Exercise instructions →
Count how many lines in the material below hold the word "logo"; the reply is that number alone.

Input →
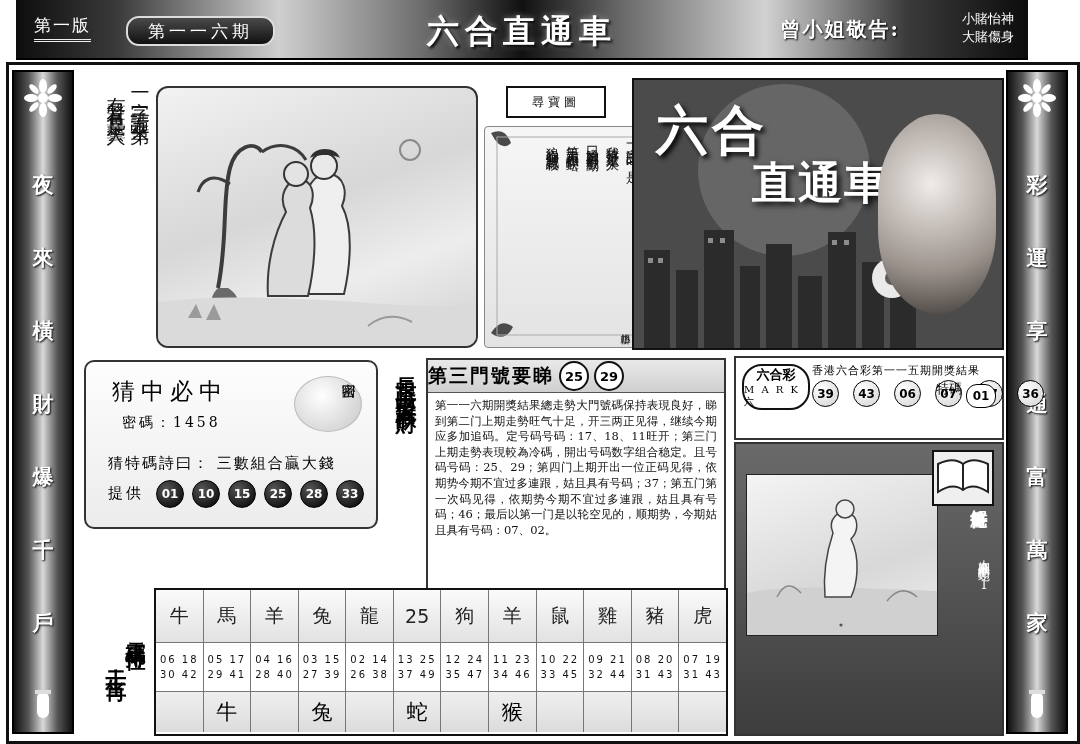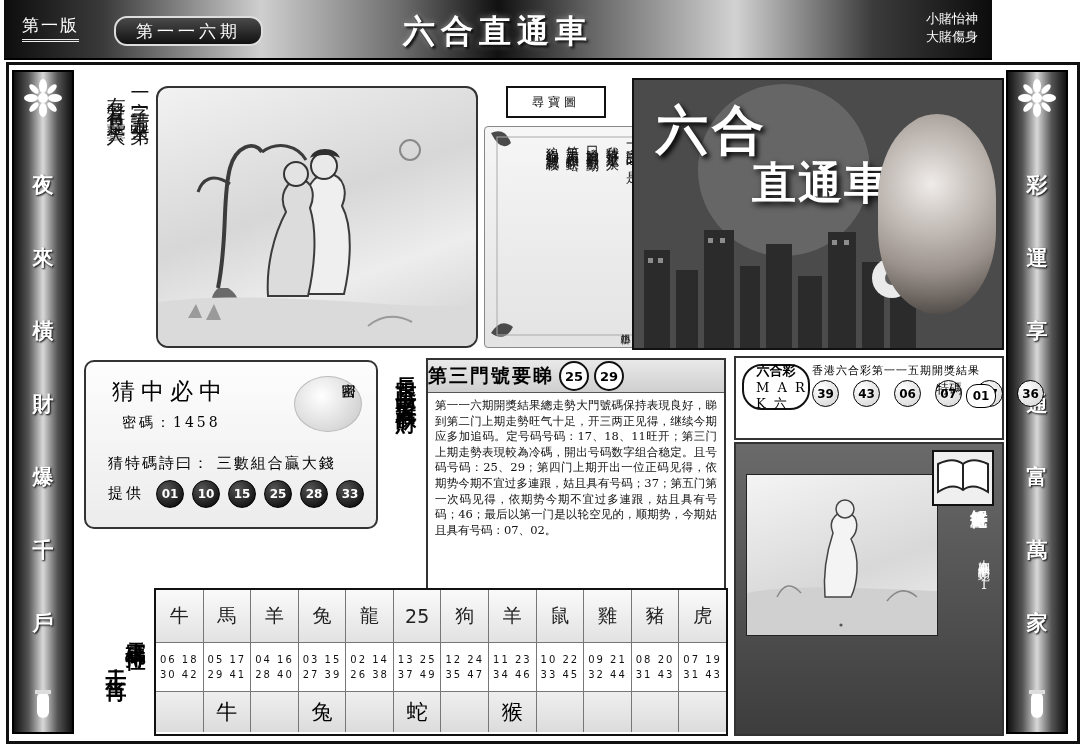--- a/index.html
+++ b/index.html
@@ -1,22 +1,22 @@
 <!DOCTYPE html>
 <html><head>
 <meta charset="utf-8">
 <style>
   html,body{margin:0;padding:0;background:#fff;}
   body{width:1080px;height:744px;font-family:"DejaVu Sans","Liberation Sans",sans-serif;overflow:hidden;}
   .page{position:relative;width:1080px;height:744px;background:#fff;}
 
   
-  .banner{position:absolute;left:4px;top:0;width:988px;height:58px;
+  .banner{position:absolute;left:16px;top:0;width:988px;height:58px;
     background:linear-gradient(90deg,#0d0d0d 0%,#3a3a3a 10%,#cfcfcf 26%,#6e6e6e 40%,#111 50%,#6a6a6a 60%,#d2d2d2 74%,#3b3b3b 88%,#0c0c0c 100%);
-    border-bottom:2px solid #000;}
+    border-bottom:2px solid #000;padding-left:24px;}
   .banner-title{position:absolute;left:50%;top:10px;transform:translateX(-50%);
     font-family:"DejaVu Serif","Liberation Serif",serif;font-weight:bold;font-size:32px;color:#fff;
     letter-spacing:6px;text-shadow:2px 2px 3px #000,0 0 6px #999;white-space:nowrap;}
   .issue-box{position:absolute;left:110px;top:16px;width:145px;height:26px;border:2px solid #ddd;border-radius:13px;
     background:linear-gradient(180deg,#4a4a4a,#111);color:#fff;font-size:17px;letter-spacing:4px;
     display:flex;align-items:center;justify-content:center;font-family:"DejaVu Serif",serif;}
   .edition{position:absolute;left:18px;top:14px;font-size:17px;color:#fff;letter-spacing:2px;
     font-family:"DejaVu Serif",serif;border-bottom:3px double #eee;padding-bottom:2px;}
   .brand-right{position:absolute;right:128px;top:16px;color:#fff;font-size:20px;font-weight:bold;
     letter-spacing:2px;font-family:"DejaVu Serif",serif;text-shadow:1px 1px 2px #000;}
@@ -101,21 +101,21 @@
   .art-head .num{width:26px;height:26px;border-radius:50%;border:2px solid #111;background:#fff;
     font-size:13px;display:flex;align-items:center;justify-content:center;margin-left:5px;font-weight:bold;}
   .art-body{position:absolute;left:7px;top:38px;width:282px;height:242px;font-size:11.5px;line-height:15.6px;
     font-family:"DejaVu Serif",serif;color:#111;text-align:justify;}
 
   
   .results{position:absolute;left:658px;top:286px;width:266px;height:80px;border:2px solid #333;background:#fff;}
   .res-logo{position:absolute;left:6px;top:6px;width:64px;height:42px;border:2px solid #111;border-radius:20px;
     display:flex;flex-direction:column;align-items:center;justify-content:center;font-family:"DejaVu Serif",serif;}
   .res-logo .l1{font-size:13px;font-weight:bold;}
-  .res-logo .l2{font-size:13px;letter-spacing:2px;margin-left:12px;}
+  .res-logo .l2{font-size:10px;letter-spacing:2px;}
   .res-cap{position:absolute;left:76px;top:5px;font-size:11px;letter-spacing:1px;font-family:"DejaVu Serif",serif;}
   .res-balls{position:absolute;left:76px;top:22px;display:flex;gap:14px;}
   .res-balls .rb{width:25px;height:25px;border-radius:50%;border:1px solid #000;
     background:radial-gradient(circle at 35% 30%,#fff,#d2d2d2);font-size:12px;font-weight:bold;
     display:flex;align-items:center;justify-content:center;}
   .res-sp{position:absolute;right:40px;top:24px;font-size:13px;line-height:14px;text-align:center;font-family:"DejaVu Serif",serif;}
   .res-special{position:absolute;right:6px;top:26px;width:28px;height:22px;border:1px solid #000;border-radius:11px;
     background:#fff;font-size:12px;font-weight:bold;display:flex;align-items:center;justify-content:center;}
 
   
@@ -150,20 +150,21 @@
 </style>
 </head>
 <body>
 
 <div class="page">
 
   <div class="banner">
     <div class="edition">第一版</div>
     <div class="issue-box">第一一六期</div>
     <div class="banner-title">六合直通車</div>
+    <div class="brand-right">曾小姐敬告:</div>
     <div class="slogan">
       <div>小賭怡神</div>
       <div>大賭傷身</div>
     </div>
   </div>
 
   <div class="frame"></div>
 
   <div class="pillar left">
     <svg class="flower ftop" viewBox="0 0 40 40">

Solution below →
4